Meet Vera Stark: Domestic Ambiguity in HollywoodLynn Nottage's latest play tackles the hypocrisy and stereotyping that engulfs the black actress playing a maid in American film. |
For African Americans, few celluloid images cause more mixed feelings, more angst and antipathy, than that of the black domestic. On the one hand, playing the maid was often a black actress' only entrée into the movies -- think Hattie McDaniel snaring that Oscar for Gone With the Wind. And on the other hand, playing the maid only served to reinforce negative racial stereotypes -- think Butterfly McQueen in that same flick, all bug-eyed and squealing about how she didn't know nuthin' about birthin' no babies.
So were the women who resorted to playing those roles in the '30s, '40s and '50s self-interested sellouts? Race traitors? Should that have, as Lena Horne's father famously insisted his daughter do, refused to play the help? Or were they doing the best they could, given the hand that Hollywood dealt them? Or were they operating from a completely different agenda, committing subversive acts and having the last laugh at Hollywood's expense?

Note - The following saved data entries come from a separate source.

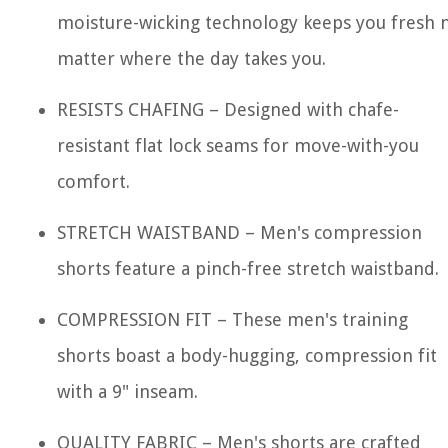
moisture-wicking technology keeps you fresh 
matter where the day takes you.
RESISTS CHAFING – Designed with chafe-
resistant flat lock seams for move-with-you
comfort.
STRETCH WAISTBAND – Men's compression
shorts feature a pinch-free stretch waistband.
COMPRESSION FIT – These men's training
shorts boast a body-hugging, compression fit
with a 9" inseam.
QUALITY FABRIC – Men's shorts are crafted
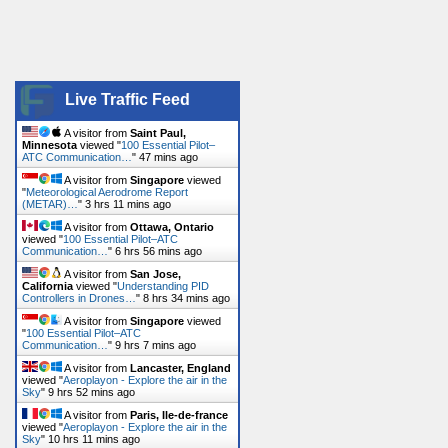
Live Traffic Feed
A visitor from
Saint Paul,
Minnesota
viewed "
100 Essential Pilot–
ATC Communication…
"
47 mins ago
A visitor from
Singapore
viewed
"
Meteorological Aerodrome Report
(METAR)…
"
3 hrs 11 mins ago
A visitor from
Ottawa, Ontario
viewed "
100 Essential Pilot–ATC
Communication…
"
6 hrs 56 mins ago
A visitor from
San Jose,
California
viewed "
Understanding PID
Controllers in Drones…
"
8 hrs 34 mins ago
A visitor from
Singapore
viewed
"
100 Essential Pilot–ATC
Communication…
"
9 hrs 7 mins ago
A visitor from
Lancaster, England
viewed "
Aeroplayon - Explore the air in the
Sky
"
9 hrs 52 mins ago
A visitor from
Paris, Ile-de-france
viewed "
Aeroplayon - Explore the air in the
Sky
"
10 hrs 11 mins ago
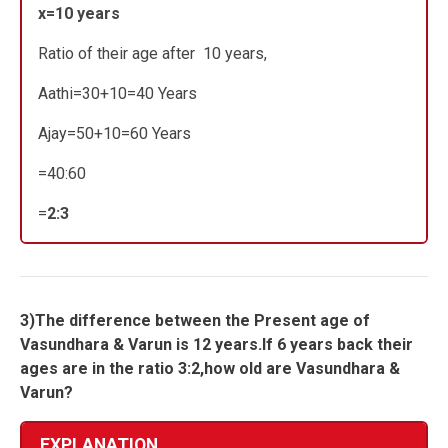
x=10 years
Ratio of their age after 10 years,
Aathi=30+10=40 Years
Ajay=50+10=60 Years
=40:60
=
2:3
3)The difference between the Present age of
Vasundhara & Varun is 12 years.If 6 years back their
ages are in the ratio 3:2,how old are Vasundhara &
Varun?
EXPLANATION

Such are the questions posed by Pulitzer Prize-winning playwright Lynn Nottage's wildly funny new play starring Sanaa Lathan, By the Way, Meet Vera Stark. (The play opens off-Broadway today at the Second Stage Theatre in New York.) Where her previous work, Ruined, focused on the very serious business of rape survivors in the Democratic Republic of Congo, with Vera Stark, Nottage takes on '30s-era screwball comedies to drive home points about racial stereotypes and racial identity, cultural appropriation and exploitation. Vera Stark is a play within a movie within a play, a 70-year journey through the life of a strong-willed black domestic who really wants to act.

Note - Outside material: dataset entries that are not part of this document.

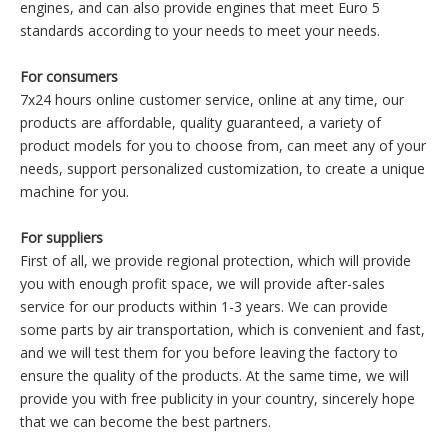
engines, and can also provide engines that meet Euro 5
standards according to your needs to meet your needs.
For consumers
7x24 hours online customer service, online at any time, our
products are affordable, quality guaranteed, a variety of
product models for you to choose from, can meet any of your
needs, support personalized customization, to create a unique
machine for you.
For suppliers
First of all, we provide regional protection, which will provide
you with enough profit space, we will provide after-sales
service for our products within 1-3 years. We can provide
some parts by air transportation, which is convenient and fast,
and we will test them for you before leaving the factory to
ensure the quality of the products. At the same time, we will
provide you with free publicity in your country, sincerely hope
that we can become the best partners.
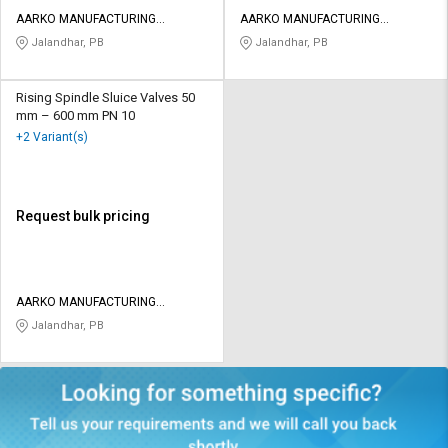
AARKO MANUFACTURING
AARKO MANUFACTURING
COMPANY
COMPANY
Jalandhar, PB
Jalandhar, PB
Rising Spindle Sluice Valves 50
mm – 600 mm PN 10
+2 Variant(s)
Request bulk pricing
AARKO MANUFACTURING
COMPANY
Jalandhar, PB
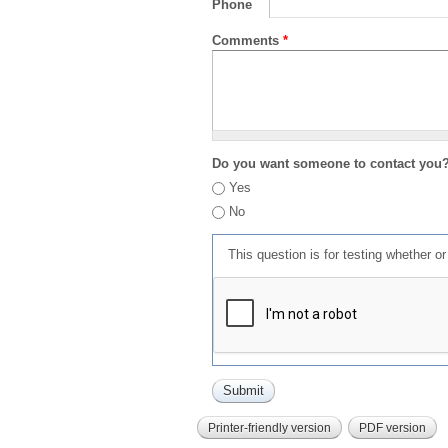
Phone
Comments
*
Do you want someone to contact you
Yes
No
This question is for testing whether 
Printer-friendly version
PDF version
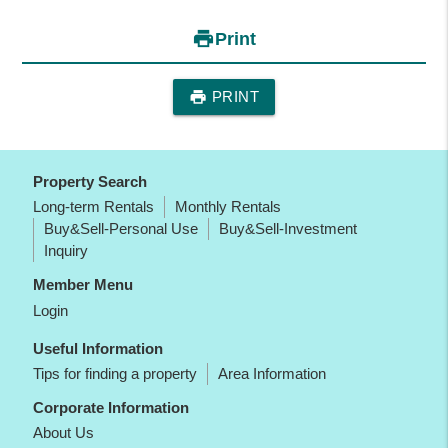
print
Print
print
PRINT
Property Search
Long-term Rentals
Monthly Rentals
Buy&Sell-Personal Use
Buy&Sell-Investment
Inquiry
Member Menu
Login
Useful Information
Tips for finding a property
Area Information
Corporate Information
About Us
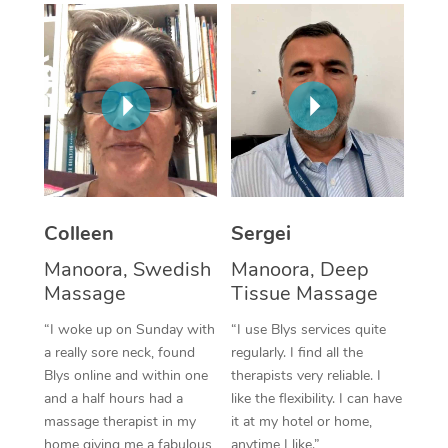
Corporate Massage
Colleen
Sergei
Manoora, Swedish
Manoora, Deep
Massage
Tissue Massage
“I woke up on Sunday with
“I use Blys services quite
a really sore neck, found
regularly. I find all the
Blys online and within one
therapists very reliable. I
and a half hours had a
like the flexibility. I can have
massage therapist in my
it at my hotel or home,
home giving me a fabulous
anytime I like.”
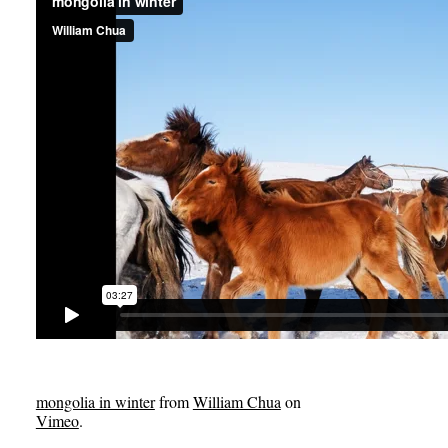
mongolia in winter
from
William Chua
on
Vimeo
.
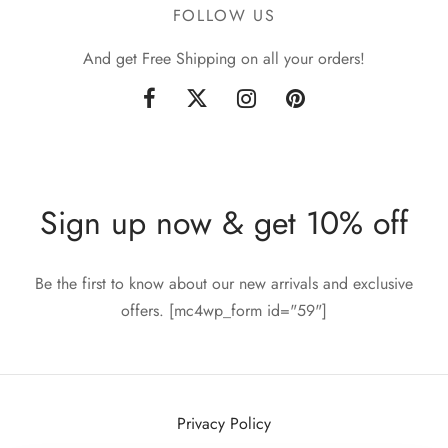
FOLLOW US
And get Free Shipping on all your orders!
Sign up now & get 10% off
Be the first to know about our new arrivals and exclusive
offers. [mc4wp_form id="59"]
Privacy Policy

It opens in the boudoir of Gloria Mitchell (Stephanie J. Block), who is being administered to by her long-suffering maid, Vera Stark (Lathan). At first blush, the scene appears to be something out of a '30s era weepy, until we quickly realize that the two women are reading lines for a screen test and that this is no ordinary employer-domestic relationship. Vera's a little too tell-it-like-it-is, and Gloria's a little too ready to be told-like-it-is. There's some kind of shared secret simmering beneath the surface, but what is it?